There’s also money: Trump and the Republicans are in the middle of a contested primary contest, advertising on television and getting the benefit of more television coverage of their arguments. Meanwhile, Biden is saving an unprecedented sum of money for his re-election. He will outspend the Republican nominee by a possibly historic amount, especially if that nominee is redirecting his own campaign funds to pay for criminal lawyers.

Finally, there’s just basic sums: Is Joe Biden likely to get any less popular with Republicans and Independents than he is today? Probably not – there are possibly some irked voters on the right who might “come home” to Trump, but not that many.

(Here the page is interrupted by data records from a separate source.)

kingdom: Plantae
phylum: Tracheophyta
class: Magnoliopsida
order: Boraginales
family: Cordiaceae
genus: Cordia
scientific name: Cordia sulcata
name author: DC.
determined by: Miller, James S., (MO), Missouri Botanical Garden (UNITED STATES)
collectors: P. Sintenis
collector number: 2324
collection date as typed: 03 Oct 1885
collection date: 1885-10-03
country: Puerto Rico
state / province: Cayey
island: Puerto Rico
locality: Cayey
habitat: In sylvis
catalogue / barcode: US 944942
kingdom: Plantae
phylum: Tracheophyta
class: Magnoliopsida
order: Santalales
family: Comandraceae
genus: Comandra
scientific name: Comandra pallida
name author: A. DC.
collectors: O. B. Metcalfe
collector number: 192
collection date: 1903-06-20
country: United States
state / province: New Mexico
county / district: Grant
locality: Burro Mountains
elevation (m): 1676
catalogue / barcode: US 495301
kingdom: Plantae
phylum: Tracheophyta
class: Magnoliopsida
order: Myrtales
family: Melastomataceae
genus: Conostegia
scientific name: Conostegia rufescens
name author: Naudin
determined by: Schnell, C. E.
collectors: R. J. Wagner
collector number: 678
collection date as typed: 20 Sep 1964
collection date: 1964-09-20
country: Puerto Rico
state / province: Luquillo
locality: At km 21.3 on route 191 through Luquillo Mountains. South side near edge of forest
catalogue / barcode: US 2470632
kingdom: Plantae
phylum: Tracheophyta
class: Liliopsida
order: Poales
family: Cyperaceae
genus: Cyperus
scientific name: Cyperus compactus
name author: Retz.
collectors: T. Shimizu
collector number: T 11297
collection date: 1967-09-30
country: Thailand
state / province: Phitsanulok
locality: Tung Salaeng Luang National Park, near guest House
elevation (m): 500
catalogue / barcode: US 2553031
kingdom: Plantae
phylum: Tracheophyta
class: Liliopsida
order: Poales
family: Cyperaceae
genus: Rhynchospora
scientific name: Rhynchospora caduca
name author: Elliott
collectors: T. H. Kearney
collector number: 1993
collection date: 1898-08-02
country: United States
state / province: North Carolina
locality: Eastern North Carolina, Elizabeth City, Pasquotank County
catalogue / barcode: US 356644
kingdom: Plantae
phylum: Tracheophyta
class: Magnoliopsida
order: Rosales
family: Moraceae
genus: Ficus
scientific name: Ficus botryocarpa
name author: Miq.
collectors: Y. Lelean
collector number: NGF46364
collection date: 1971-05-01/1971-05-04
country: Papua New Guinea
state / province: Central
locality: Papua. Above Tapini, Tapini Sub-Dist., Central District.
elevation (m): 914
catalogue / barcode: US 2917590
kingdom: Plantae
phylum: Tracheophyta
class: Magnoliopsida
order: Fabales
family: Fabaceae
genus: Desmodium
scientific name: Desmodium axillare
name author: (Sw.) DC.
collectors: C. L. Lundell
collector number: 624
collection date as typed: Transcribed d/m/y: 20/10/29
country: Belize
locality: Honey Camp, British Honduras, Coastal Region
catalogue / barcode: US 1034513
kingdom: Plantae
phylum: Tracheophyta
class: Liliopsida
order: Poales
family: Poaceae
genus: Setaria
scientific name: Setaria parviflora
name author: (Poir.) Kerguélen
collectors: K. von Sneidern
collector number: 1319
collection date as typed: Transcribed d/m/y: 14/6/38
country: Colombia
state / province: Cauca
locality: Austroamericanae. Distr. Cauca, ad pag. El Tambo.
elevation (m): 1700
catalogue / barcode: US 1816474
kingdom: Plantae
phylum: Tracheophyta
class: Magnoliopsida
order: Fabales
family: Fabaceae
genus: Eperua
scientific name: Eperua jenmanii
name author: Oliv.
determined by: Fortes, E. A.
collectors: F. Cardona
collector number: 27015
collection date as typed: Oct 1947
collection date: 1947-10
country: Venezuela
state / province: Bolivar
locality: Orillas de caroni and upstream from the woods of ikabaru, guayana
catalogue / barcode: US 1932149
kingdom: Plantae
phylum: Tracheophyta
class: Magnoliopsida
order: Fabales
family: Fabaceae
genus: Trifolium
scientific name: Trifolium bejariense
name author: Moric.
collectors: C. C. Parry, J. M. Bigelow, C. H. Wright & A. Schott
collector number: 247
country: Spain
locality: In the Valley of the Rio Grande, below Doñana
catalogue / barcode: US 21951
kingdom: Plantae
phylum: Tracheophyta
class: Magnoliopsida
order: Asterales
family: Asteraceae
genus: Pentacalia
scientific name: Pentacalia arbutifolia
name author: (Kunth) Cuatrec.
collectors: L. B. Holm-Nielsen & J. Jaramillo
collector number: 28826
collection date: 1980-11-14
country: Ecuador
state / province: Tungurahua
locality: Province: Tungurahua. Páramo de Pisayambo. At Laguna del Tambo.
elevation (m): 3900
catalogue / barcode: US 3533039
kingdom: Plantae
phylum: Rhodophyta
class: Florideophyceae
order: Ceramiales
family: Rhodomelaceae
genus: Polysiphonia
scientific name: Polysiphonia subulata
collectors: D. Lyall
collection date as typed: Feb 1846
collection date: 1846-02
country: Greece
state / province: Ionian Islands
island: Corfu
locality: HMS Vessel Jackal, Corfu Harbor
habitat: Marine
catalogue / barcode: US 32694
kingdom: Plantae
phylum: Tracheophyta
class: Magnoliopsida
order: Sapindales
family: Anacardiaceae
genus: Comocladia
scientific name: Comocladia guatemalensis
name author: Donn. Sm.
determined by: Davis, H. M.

But at the same time, faced with the choice, it is likely Biden will grow more popular on the left than he presently is. That 1% Trump lead in this poll (which is a rarity) looks very vulnerable.

  • It’s not the economy stupid

Take yourself back to the midterm elections of last year and the poll above looks almost identical: Voters not trusting Biden on the economy, disapproving of his performance, and giving Republicans a lead. There was talk of a “red wave”.

It didn’t happen. It didn’t happen because (in Donald Trump’s analysis) voters cared more about issues like abortion and voted for Democrats or because (in other people’s analysis) voters didn’t want to vote for Donald Trump’s candidates. Either way, polls like this were misleading last year, and there’s absolutely no reason to believe they are less misleading now.

  • The right’s information and expectations bubble

“Joe Biden is old. Joe Biden is demented. Joe Biden can barely string a sentence together. Joe Biden has no defence to corruption charges.”

These are things that people tend to believe when they are in an information bubble, which also tends to force them to under-estimate Biden and his strengths. Whether the right wants to accept it or not, polls showed that Biden comprehensively defeated Trump in each of their three presidential debates in 2020. Side by side, in the comparison between the two men, Americans just flat out liked Biden better.

And there’s another issue: The cult of Trump is so strong on the right that it cannot be admitted that the man has flaws, while at the same time Biden’s weaknesses are vastly overstated. This means that going into a Presidential campaign, it’s Biden, not Trump, who is more likely to overperform his expectations. And Trump, not Biden, who is more at risk from looking old and slow and befuddled, compared to 2020 should that happen to him. The four years of aging both men have endured since then has affected Biden in public – but Trump, it it has affected him, has been largely out of the public eye. A decline on his behalf might actually appear more sudden, and severe.

Add all of this to a simple fact: In two goes at it, Donald Trump has never exceeded 47% of the vote in a US Presidential Election.

This poll has him at, you guessed it, 47%. The other 53% have to go somewhere.